By this age, you know what matters and what doesn’t. You appreciate the quiet moments more. You laugh more easily. You waste less time pretending to be someone you’re not. Wrinkles, reading glasses, aches, pains, and all, you simply become grateful for companionship, kindness, faith, and someone who still reaches for your hand at the end of the day.

The Greatest Gift Is Time Together

Love is often built in the smallest everyday moments.

One of the greatest gifts in marriage is not found in grand vacations, expensive presents, or perfectly planned moments. It is found in the quiet, ordinary choice to spend time together.

I have come to appreciate that by intentionally making space for one another, we are really saying, “You matter to me. Your presence is a gift in my life.”

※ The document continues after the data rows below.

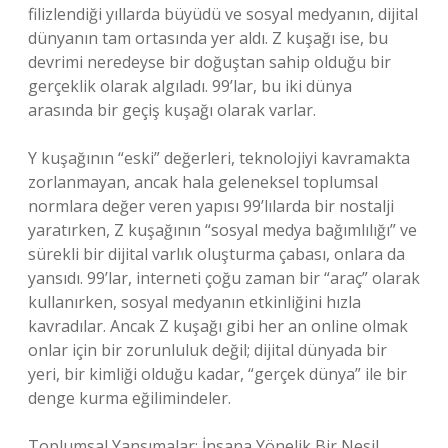
filizlendiği yıllarda büyüdü ve sosyal medyanın, dijital
dünyanın tam ortasında yer aldı. Z kuşağı ise, bu
devrimi neredeyse bir doğuştan sahip olduğu bir
gerçeklik olarak algıladı. 99’lar, bu iki dünya
arasında bir geçiş kuşağı olarak varlar.
Y kuşağının “eski” değerleri, teknolojiyi kavramakta
zorlanmayan, ancak hala geleneksel toplumsal
normlara değer veren yapısı 99’lılarda bir nostalji
yaratırken, Z kuşağının “sosyal medya bağımlılığı” ve
sürekli bir dijital varlık oluşturma çabası, onlara da
yansıdı. 99’lar, interneti çoğu zaman bir “araç” olarak
kullanırken, sosyal medyanın etkinliğini hızla
kavradılar. Ancak Z kuşağı gibi her an online olmak
onlar için bir zorunluluk değil; dijital dünyada bir
yeri, bir kimliği olduğu kadar, “gerçek dünya” ile bir
denge kurma eğilimindeler.
Toplumsal Yansımalar: İnsana Yönelik Bir Nesil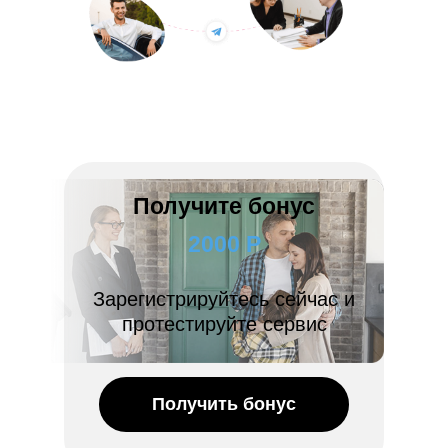
Получите бонус
2000 Р
Зарегистрируйтесь сейчас и
протестируйте сервис
Получить бонус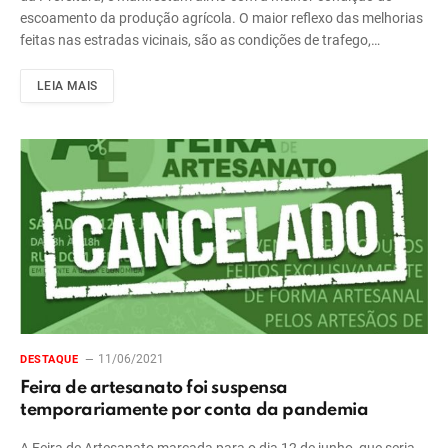
escoamento da produção agrícola. O maior reflexo das melhorias
feitas nas estradas vicinais, são as condições de trafego,…
LEIA MAIS
11/06/2021
DESTAQUE
Feira de artesanato foi suspensa
temporariamente por conta da pandemia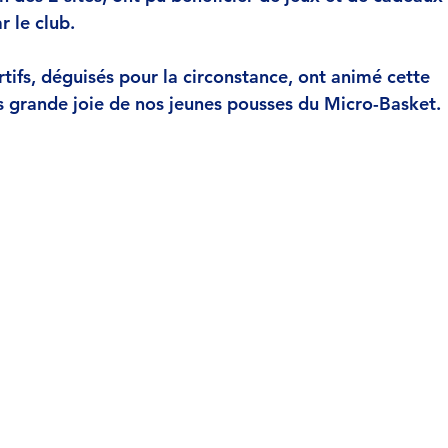
r le club.
tifs, déguisés pour la circonstance, ont animé cette
s grande joie de nos jeunes pousses du Micro-Basket.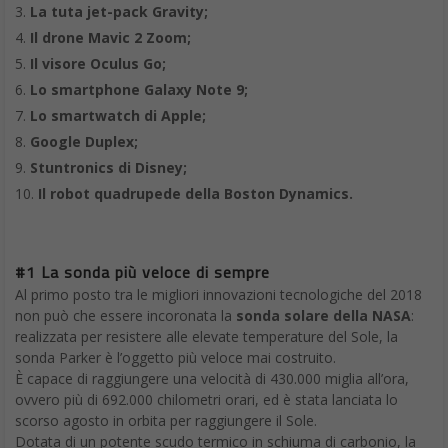
La tuta jet-pack Gravity;
Il drone Mavic 2 Zoom;
Il visore Oculus Go;
Lo smartphone Galaxy Note 9;
Lo smartwatch di Apple;
Google Duplex;
Stuntronics di Disney;
Il robot quadrupede della Boston Dynamics.
#1 La sonda più veloce di sempre
Al primo posto tra le migliori innovazioni tecnologiche del 2018
non può che essere incoronata la
sonda solare della NASA
:
realizzata per resistere alle elevate temperature del Sole, la
sonda Parker è l’oggetto più veloce mai costruito.
È capace di raggiungere una velocità di 430.000 miglia all’ora,
ovvero più di 692.000 chilometri orari, ed è stata lanciata lo
scorso agosto in orbita per raggiungere il Sole.
Dotata di un potente scudo termico in schiuma di carbonio, la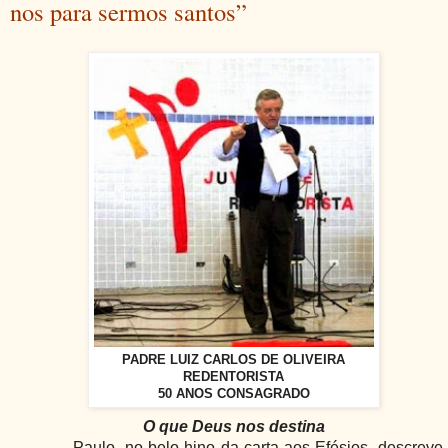
nos para sermos santos”
PADRE LUIZ CARLOS DE OLIVEIRA
REDENTORISTA
50 ANOS CONSAGRADO
O que Deus nos destina
Paulo, no belo hino da carta aos Efésios, descreve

As I look back, I see how quickly life moves and how much faster the years pass than we ever imagined. What a blessing it is to share this new chapter with someone who feels like both home and answered prayer.

And perhaps that is one of God’s most tender gifts of all; not simply having someone to love, but having someone to share your life with, day by ordinary day, until those ordinary days become extraordinary memories.

So, for anyone out there wondering if love has passed them by, let me gently encourage you not to give up hope too quickly. Life has a funny way of surprising us when we least expect it.

God still writes beautiful love stories… even in the later chapters.

Author’s Note

If this season of life has taught me anything, it is that joy is never truly beyond reach. God has a beautiful way of restoring hope in places we once thought were finished. Sometimes the greatest blessings arrive quietly, wrapped in ordinary days, shared laughter, and the simple gift of companionship.

No matter what chapter you find yourself in today, may you never stop believing that love, purpose, peace, and new beginnings are still possible.